──────── Provided material ────────
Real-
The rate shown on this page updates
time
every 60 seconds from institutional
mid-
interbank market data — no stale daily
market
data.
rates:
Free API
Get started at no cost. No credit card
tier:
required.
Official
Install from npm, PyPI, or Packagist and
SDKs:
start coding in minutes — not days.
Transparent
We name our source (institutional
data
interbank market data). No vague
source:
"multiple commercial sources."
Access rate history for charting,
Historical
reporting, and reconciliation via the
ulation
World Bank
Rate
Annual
────────
──────── Provided material ────────
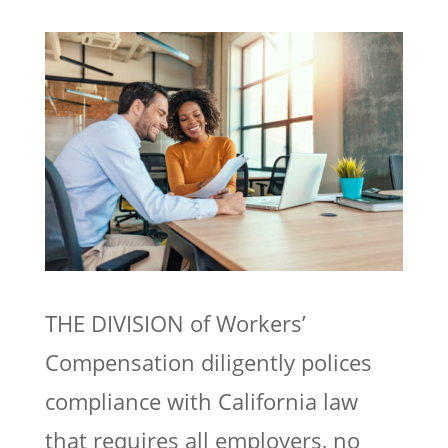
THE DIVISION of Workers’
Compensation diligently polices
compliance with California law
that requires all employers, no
────────
What you have to do —
Each line of the listing that contains the word "from" must be copied.

Answer to this task —
every 60 seconds from institutional
Install from npm, PyPI, or Packagist and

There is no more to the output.